# Tivo bolt - failure to downgrade Hydra?



## TivoRocks193 (Aug 10, 2005)

Friend just got a refurbished TiVo vox and doesn’t really like hydra. I showed him how to downgrade but it didn’t seem to stick... followed the instructions on forums, and prompt came up to “confirm downgrade” but after restart (which ran guided setup) it was hydra again.

Any tips to fixing this? Wasn’t sure if he should try downgrading multiple times or not. I’ve downgraded a bolt vox before and never had any issues.


----------



## TivoRocks193 (Aug 10, 2005)

Two times the charm? Had to do the process multiple times before it stuck.


----------



## CIR-Engineering (Sep 24, 2017)

Strange. That’s never happened to me and I’ve done a lot of them. Good to know, thanks.

craigr


----------



## MisterMidnight (Jan 3, 2017)

I am thinking about replacing my Bolt+ with a brand new Bolt+ VOX due to intermittent issues I have been having. Is it correct that ALL Bolt+ units can be downgraded to TE3, even if a current production model? 

Also, would I be able to go through the downgrade process without installing the cable card and registering with Tivo? I want to keep my current Tivo up and running while prepping the new one with TE3.


----------



## JoeKustra (Dec 7, 2012)

Source data
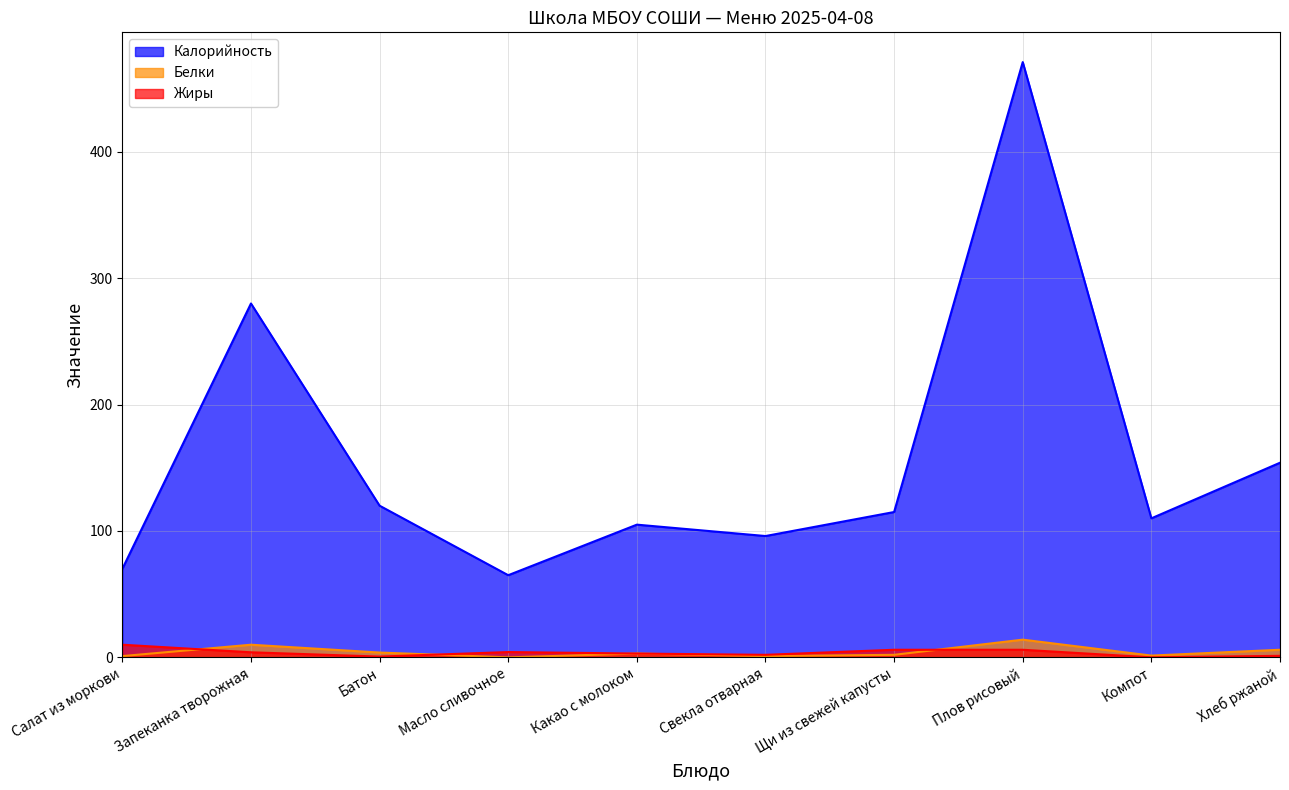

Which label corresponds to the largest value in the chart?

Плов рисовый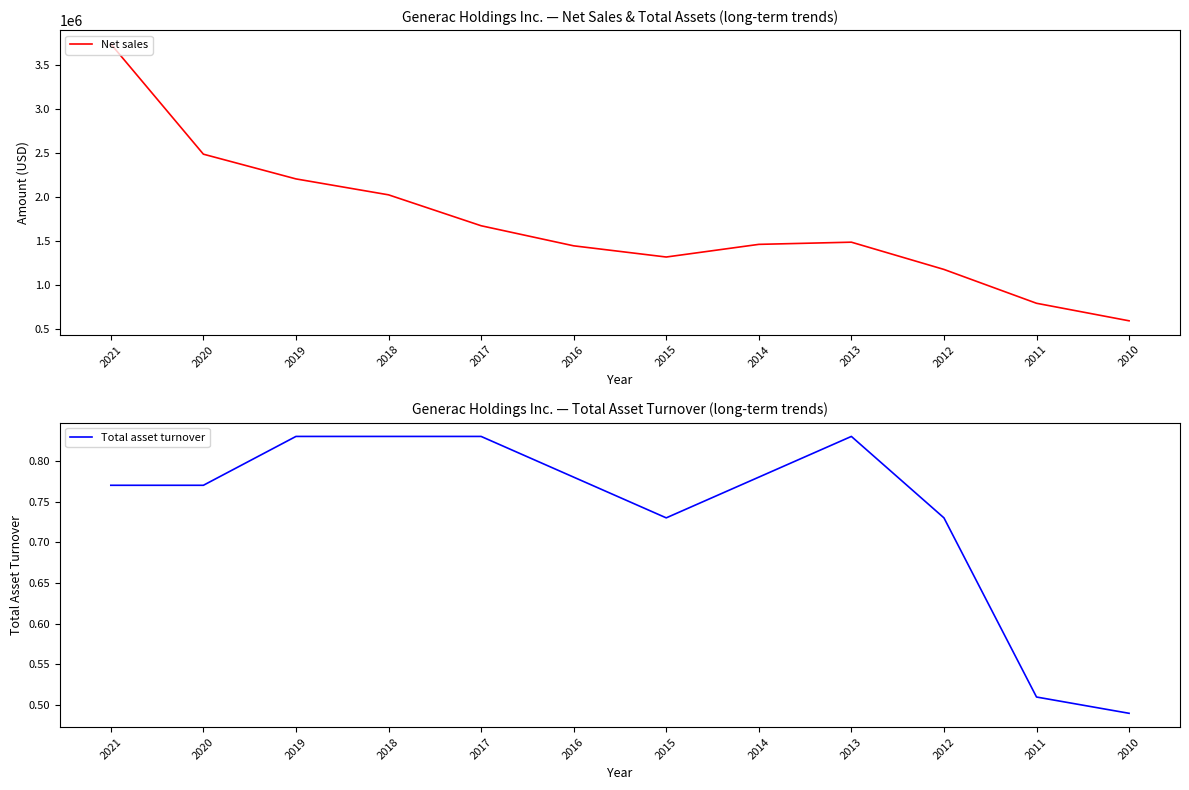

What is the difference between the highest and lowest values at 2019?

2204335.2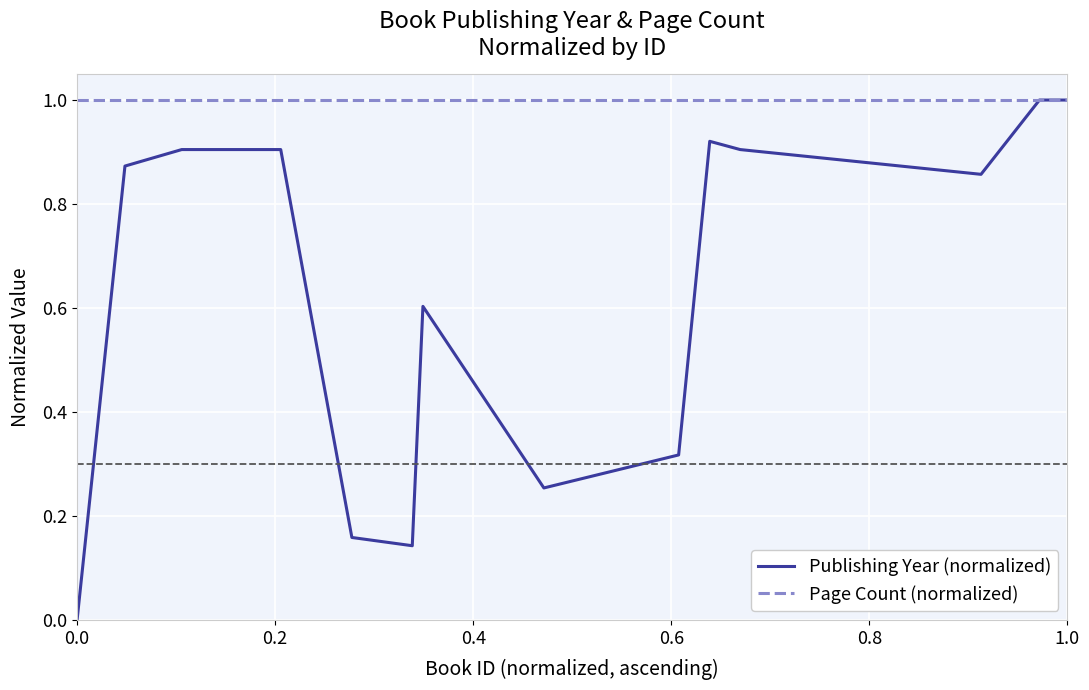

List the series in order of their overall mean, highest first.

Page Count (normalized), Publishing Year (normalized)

## EXERCISE SET
1. From the TiVo downgrade thread, extract the passage starting at "## MisterMidnight (Jan" and ending at "(Dec 7, 2012)".
2. In the TiVo downgrade thread, what finally made the downgrade stick for the first poster?
3. List every username that appears as a post heading in the TiVo downgrade thread.
These rows were taken from a separate source.

## ANSWERS FOR THE EXERCISE
1.
## MisterMidnight (Jan 3, 2017)

I am thinking about replacing my Bolt+ with a brand new Bolt+ VOX due to intermittent issues I have been having. Is it correct that ALL Bolt+ units can be downgraded to TE3, even if a current production model? 

Also, would I be able to go through the downgrade process without installing the cable card and registering with Tivo? I want to keep my current Tivo up and running while prepping the new one with TE3.


----------



## JoeKustra (Dec 7, 2012)

2. Doing the downgrade process multiple times.

3. TivoRocks193, CIR-Engineering, MisterMidnight, JoeKustra